Work item => Check every line of the entries below for "ring", and copy the lines that have it.

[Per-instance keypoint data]
◆ ◆ ◆ ◆ ◆

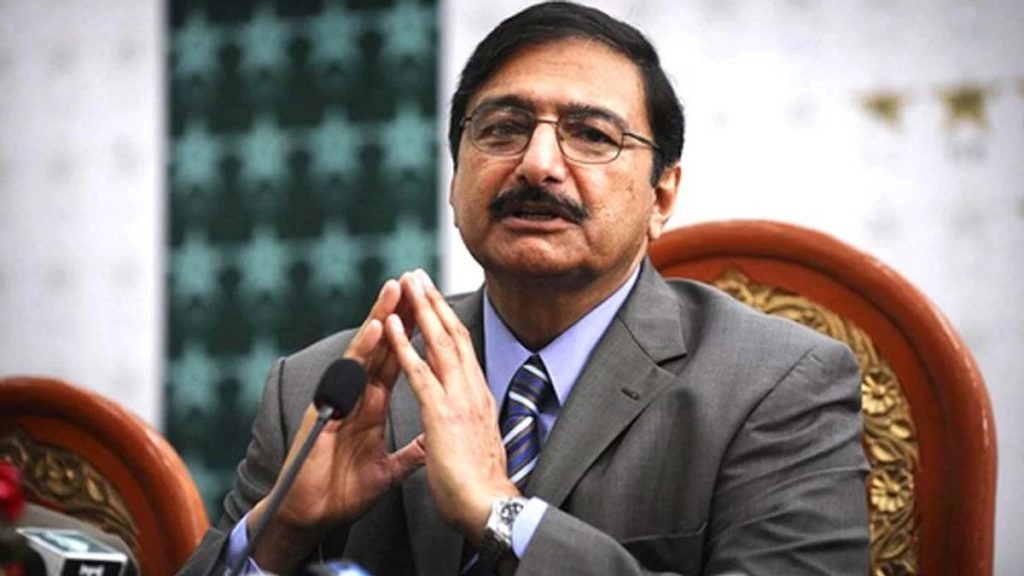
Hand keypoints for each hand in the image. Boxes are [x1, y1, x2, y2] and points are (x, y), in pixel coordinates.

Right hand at [249, 279, 426, 572]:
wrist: (312, 518)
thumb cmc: (343, 494)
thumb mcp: (389, 470)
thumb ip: (412, 452)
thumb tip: (435, 440)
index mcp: (371, 407)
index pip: (397, 362)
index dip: (412, 337)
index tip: (431, 309)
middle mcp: (356, 396)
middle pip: (381, 347)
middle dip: (396, 314)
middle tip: (413, 280)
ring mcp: (340, 399)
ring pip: (363, 352)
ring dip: (379, 319)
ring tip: (395, 291)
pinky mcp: (326, 410)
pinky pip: (346, 375)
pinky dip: (362, 353)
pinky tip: (376, 330)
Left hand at [385, 270, 519, 543]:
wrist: (487, 507)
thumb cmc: (479, 487)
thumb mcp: (472, 449)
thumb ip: (463, 431)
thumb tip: (460, 428)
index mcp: (477, 399)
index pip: (461, 350)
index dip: (446, 321)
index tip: (433, 299)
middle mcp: (472, 391)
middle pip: (453, 336)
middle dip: (434, 302)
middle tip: (419, 275)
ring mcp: (459, 400)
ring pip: (439, 344)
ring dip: (421, 310)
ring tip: (407, 283)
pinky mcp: (442, 414)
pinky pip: (419, 373)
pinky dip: (404, 346)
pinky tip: (392, 325)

◆ ◆ ◆ ◆ ◆

Result of the task =>
ring mcp: (340, 399)
ring pip: (363, 352)
ring dip: (379, 319)
ring tip: (395, 291)
ring mcp: (459, 400)
ring pip: (439, 344)
ring dip: (421, 310)
ring tip: (407, 283)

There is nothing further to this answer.